Security firm Academi, known by its former name, Blackwater for getting a $21 million contract with the U.S. government to provide security services during the Iraq war in 2003, said that they already have offers from the local and federal government and by the Red Cross to come to Puerto Rico.

“We’re ready to go,” said Paul Donahue, Chief Operating Officer of Constellis, Academi’s parent company, in a phone interview with the CPI. He explained that if the government of Puerto Rico accepts the proposal made by Academi to respond to the government’s offer, they would be providing security services for water transportation. The company already operates in the Caribbean islands of Dominica and St. Martin, where they arrived after Hurricanes Irma and Maria made landfall. This company, described as an army of mercenaries by investigative journalist Jeremy Scahill, has changed its name three times since its founding in 1997 by a former Navy Seal Officer (United States Marine, Air and Land Teams.)

Blackwater also operated in New Orleans after the passing of Hurricane Katrina in 2005. There they worked under a federal contract and for millionaires who left the city before the storm passed. They were hired to protect their properties.

On the entry of U.S. security companies into Puerto Rico, Mercado, Ranger America’s vice president of operations, said, “We have signed service contracts with U.S. security firms that have hired us to in turn provide security to clients they have here in Puerto Rico… I would say there are large numbers (of companies), but we have seen hiring (of U.S. security companies) in the area of communications and in the hotel area. They are companies that we don’t really know about, they have no presence here in Puerto Rico, but they have come and we know they are serving some corporations and multinationals.”
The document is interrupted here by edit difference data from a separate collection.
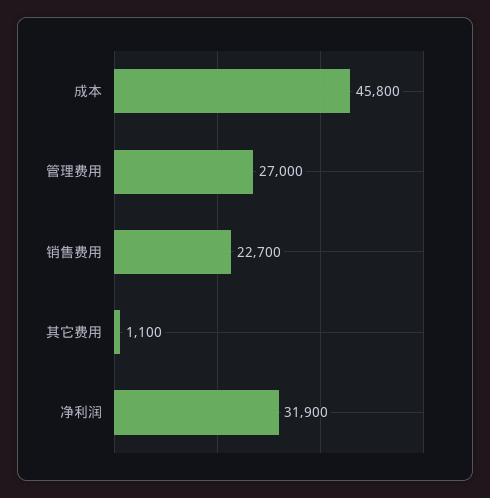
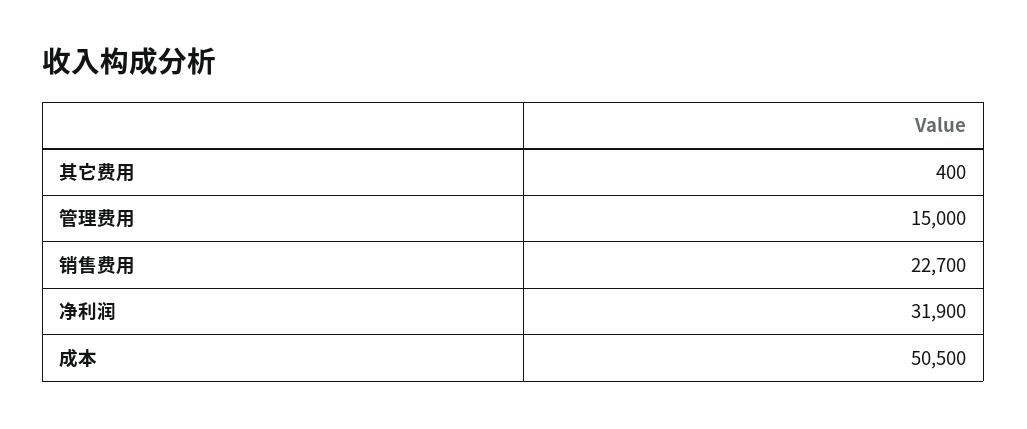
成本: 45800 -> 50500
管理费用: 27000 -> 15000
其它费用: 1100 -> 400

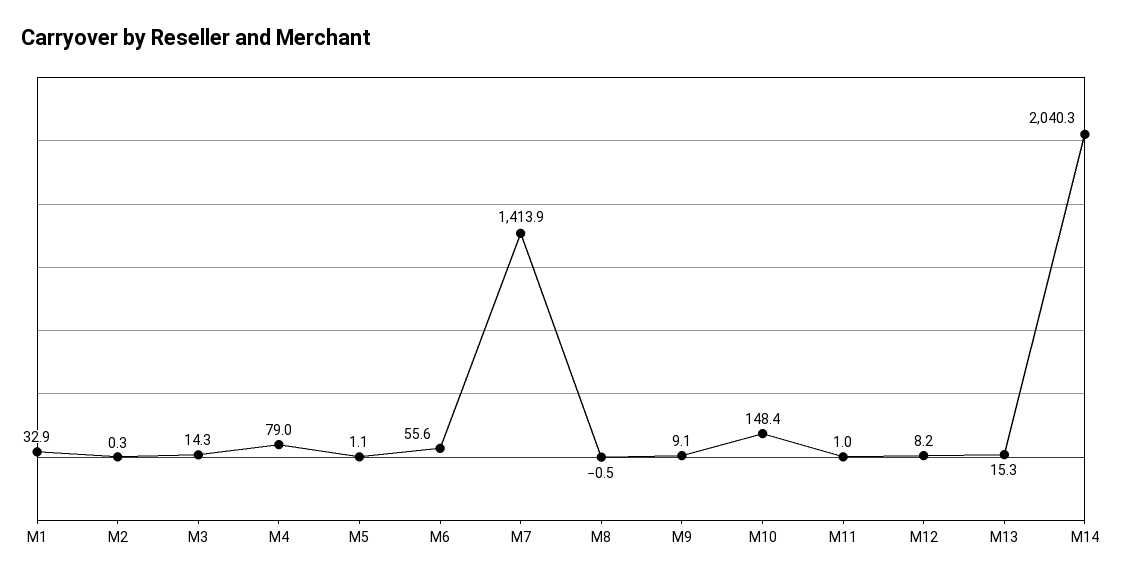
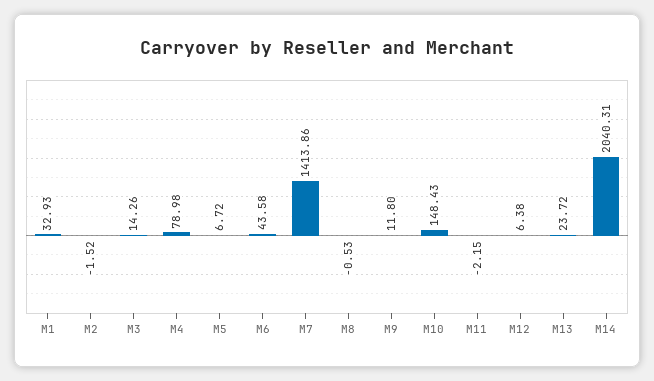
M2: 0.3 -> -1.52
M5: 1.1 -> 6.72
M6: 55.6 -> 43.58
M9: 9.1 -> 11.8
M11: 1 -> -2.15
M12: 8.2 -> 6.38
M13: 15.3 -> 23.72

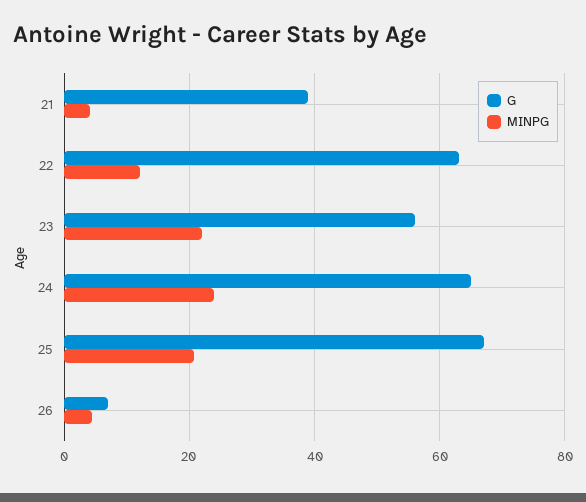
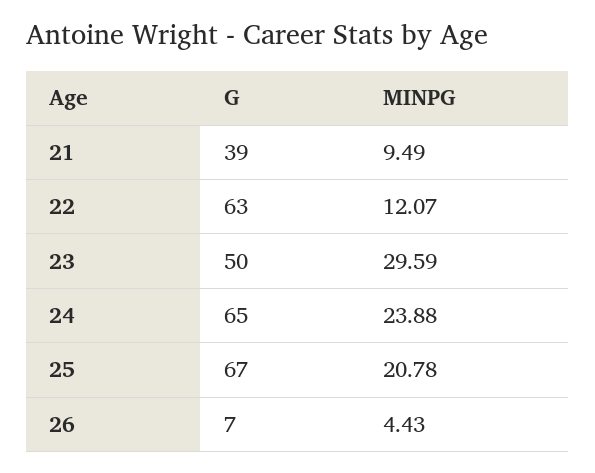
MINPG, 21: 4 -> 9.49
G, 23: 56 -> 50
MINPG, 23: 22 -> 29.59

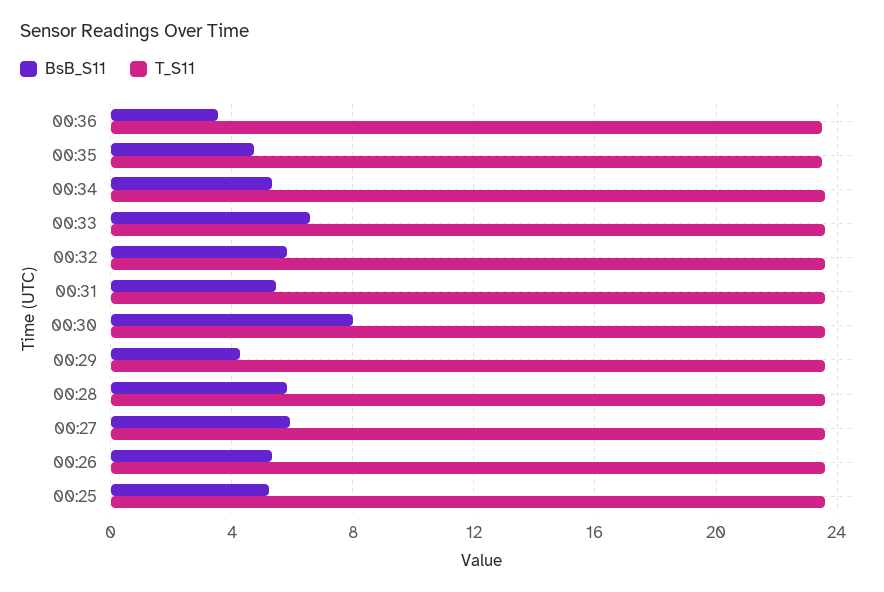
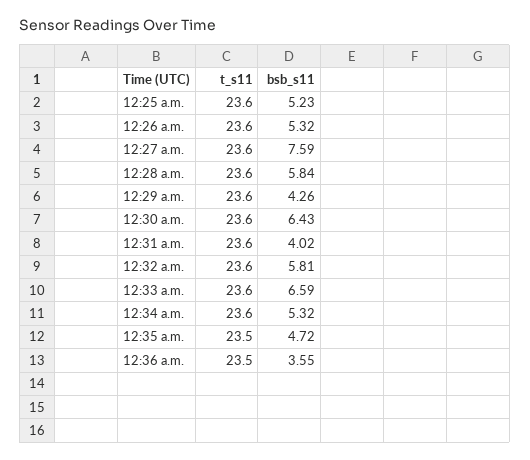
BsB_S11, 00:31: 5.5 -> 4.02
BsB_S11, 00:30: 8 -> 6.43
BsB_S11, 00:27: 6 -> 7.59

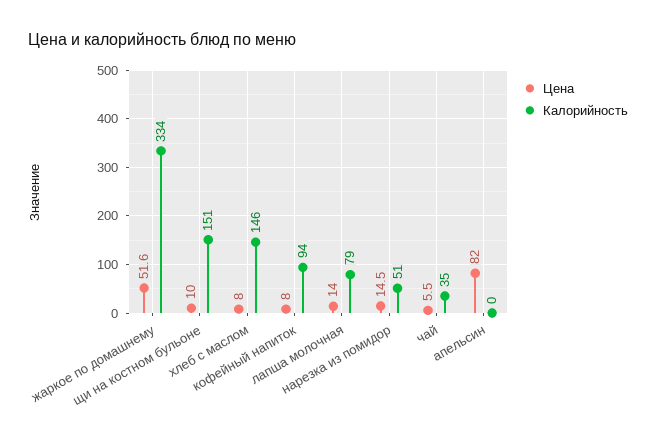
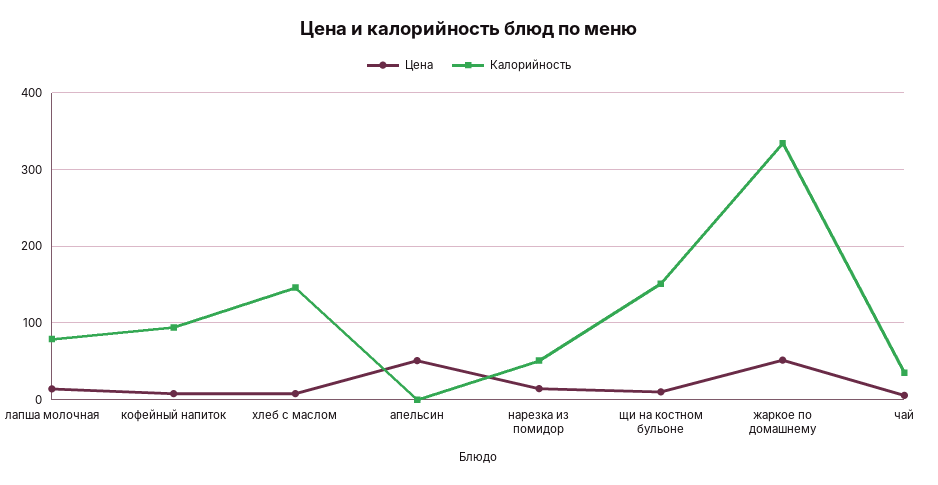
Цена, апельсин: 82 -> 50

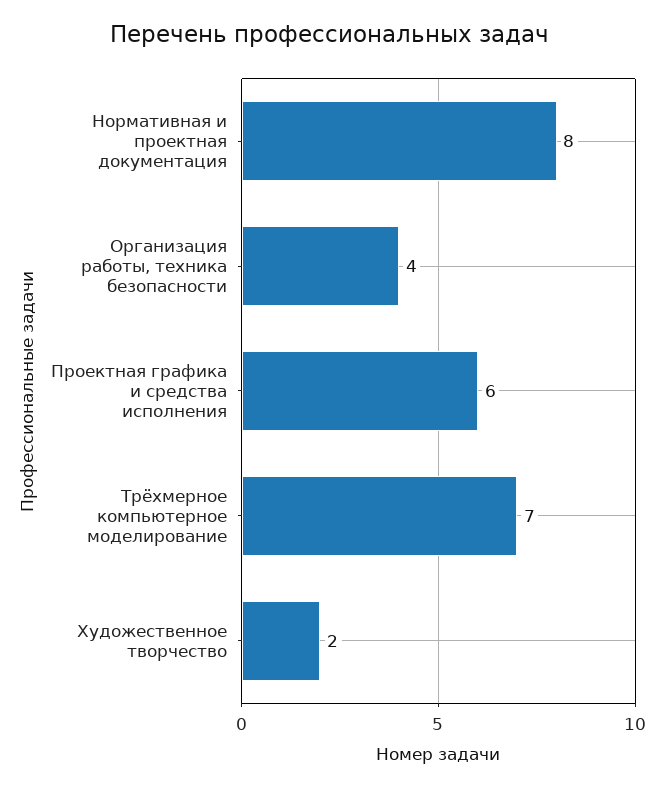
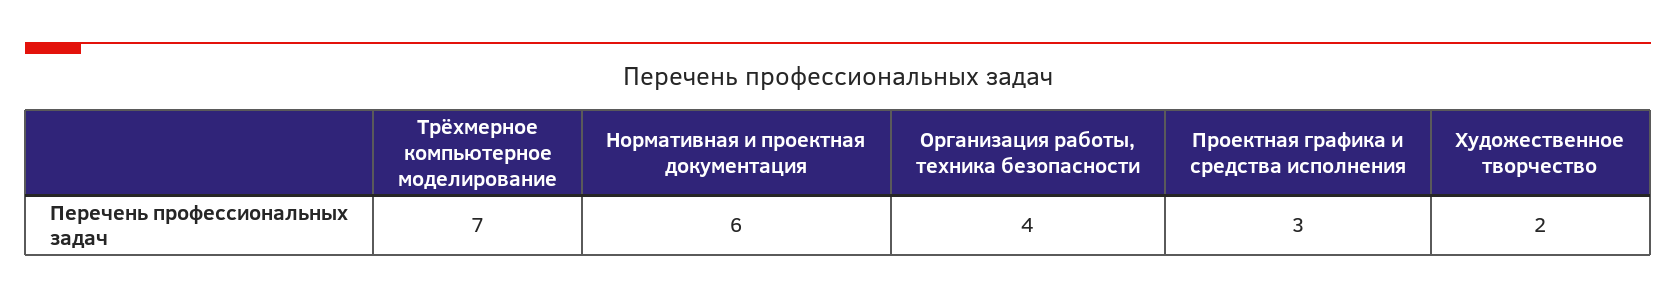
Нормативная и проектная документация: 8 -> 6
Проектная графика и средства исполнения: 6 -> 3

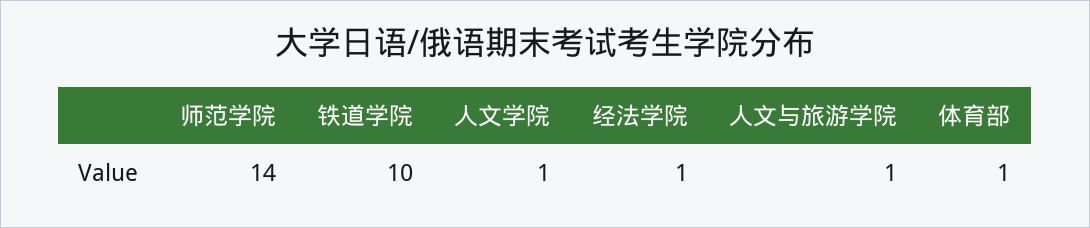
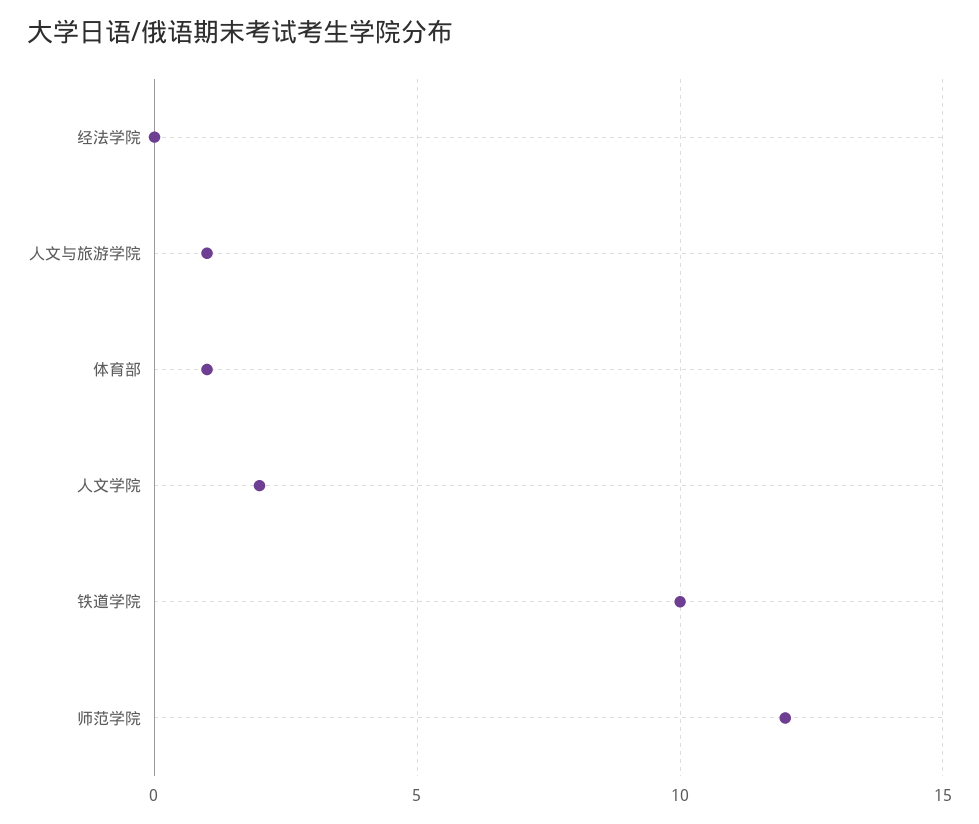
师范学院: 14 -> 12
人文学院: 1 -> 2
经法学院: 1 -> 0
The Daily Beast reported on looting in the capital and gangs with bats roaming the streets of San Juan. Similar to the lack of truckers of which many are trapped and victims of Hurricane Maria, it makes sense that local police officers also share that predicament. We know conditions on the island are rapidly deteriorating. Cash is only accepted on the island as ATM’s are not powered. People are in survival mode and security is critical. But the idea of Eric Prince getting contracts in Puerto Rico is unsettling none the less.

Incidents like these are common in the capital, where men carrying bats and clubs have been seen on the streets during curfew hours. The mayor of San Juan, Carmen Yulin Cruz, told WAPA Radio, “We highly advise everyone not to be on the streets at night. It is not safe,” warning that reports of looting are on the rise.

“That is definitely something I don’t want to hear. Especially when the only lighting I have during the night is candlelight,” said Bianca Nevarez, who lives in Bayamon, where the scenario is much more tense since 13 prisoners escaped while they were being transferred to another criminal facility after the Category 5 storm caused severe damage in the prison. “We have captured eight of them, so five are still on the loose,” Ramon Rosario, secretary of Public Affairs of La Fortaleza told The Daily Beast.

Rosario added that 21 arrests have been made across the metropolitan area as a result of those breaking the curfew, which now runs from 7 p.m. to 5 a.m. No expiration date has been set.

“We will leave it active until the emergency period that we are suffering settles,” said Governor Ricardo Rosselló, noting that anyone caught on the streets during curfew hours will face up to six months in prison.